On a dit que le 7 janvier
2015 à Paris était une sorte de 21 septembre 2001 à New York. Si le nombre de
morts n’est pas comparable, le symbole est assurément équivalent. D’un côté les
twin towers qui s’effondre avec 3000 personnes décédées et de nombreux blessés,
d’un autre une équipe rédactionnelle et des dessinateurs assassinés le tout par
des fanatiques liés à l’Islam radical. Déjà dans le passé les locaux de Charlie
hebdo avaient été incendiés servant en quelque sorte d’avertissement.
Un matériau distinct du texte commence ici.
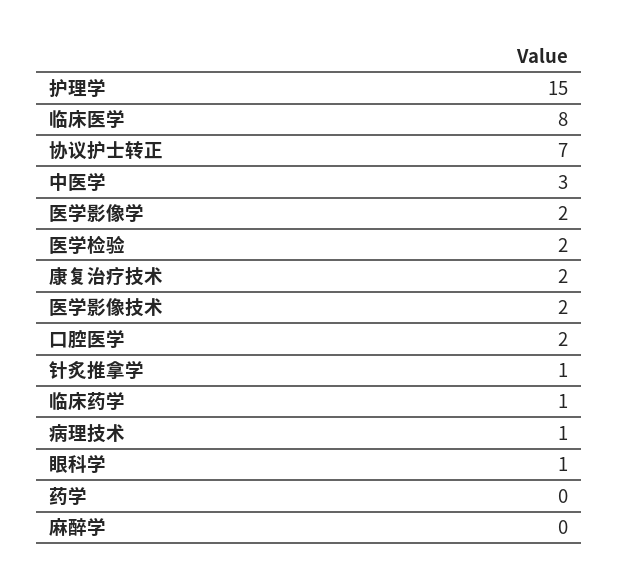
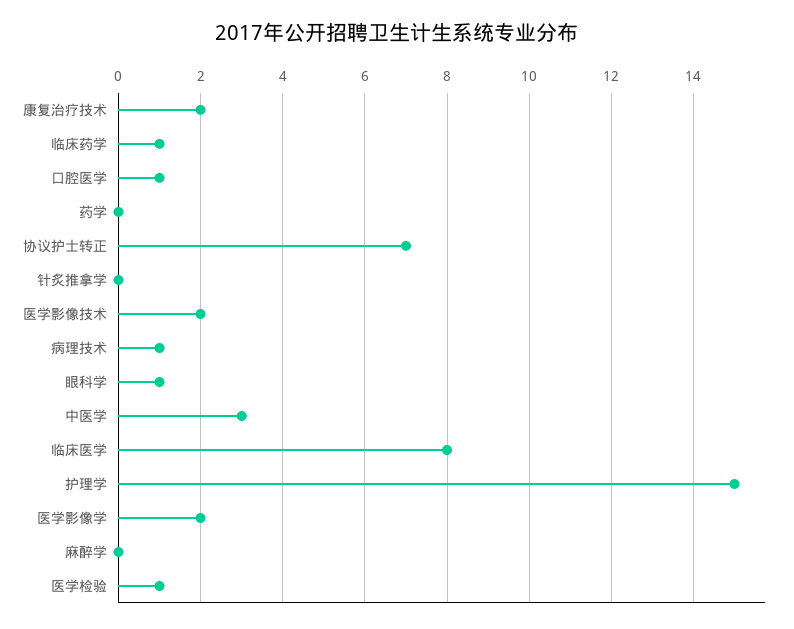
医学检验: 2 -> 1
口腔医学: 2 -> 1
针炙推拿学: 1 -> 0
Des
appels à la mort de l’équipe de Charlie circulaient sur les réseaux sociaux
depuis des mois ! Enfin l’horrible survint.
Parmi les victimes de
Charlie Hebdo, sont disparus : Cabu, Tignous, Honoré, Charb, Wolinski,
sans oublier Bernard Maris, Franck, le policier garde du corps de Charb, et d’autres
membres de la rédaction dont Elsa Cayat, psychiatre et psychanalyste. Certains
s’en sont sortis avec de graves blessures. C’est le cas de Philippe Lançon, chroniqueur,
donné pour mort, mais « ressuscité » grâce aux soins assidus d’équipes médico-chirurgicales
expertes et compétentes.
Philippe Lançon est sorti
laminé de ses trois années de soins, d’opérations de reconstruction de son
visage cassé. Comme il est fondamentalement journaliste, qu’il sait écrire, réfléchir,
interpeller son lecteur, Philippe Lançon, après avoir retrouvé ses esprit et
son goût pour l’écriture, a d’abord envoyé ses billets pour Charlie Hebdo et
Libération, mais cela ne serait rien ou si peu, face au livre témoignage qu’il
a ensuite soigneusement parsemé de souvenirs, de cris et de larmes livre édité
par Gallimard.
« Le Lambeau » puisque tel
est le titre de ce livre émouvant, éprouvant, est un livre à lire d’une seule
traite. Il n’autorise aucun répit, aucune inattention. J’ai imaginé la stupeur
de l’auteur, son effroi, sa douleur. Perdre ses amis assassinés sous ses yeux,
recevoir plusieurs balles d’AK 47 (si répandue dans nos villes), devoir
affronter l’avenir qu’on voit sans lumière et sans certitude. Passer sur le
billard, y repasser maintes fois, se reconstruire un visage, une philosophie de
la vie, déambuler avec des gardes du corps, restituer une mémoire parfois
morbide parfois cynique, voilà le travail qui attendait Philippe Lançon. Pour y
faire face, il y faut des qualités personnelles sans doute exceptionnelles. Je
ne connais pas Philippe Lançon. J’aimerais le rencontrer pour lui assurer à
quel point son récit est rassurant sur l’âme humaine et sur la résilience dont
parlent les psychanalystes. Cette résilience qui permet de ressouder des amitiés,
de refaire société et de survivre au drame. Du surhumain quoi.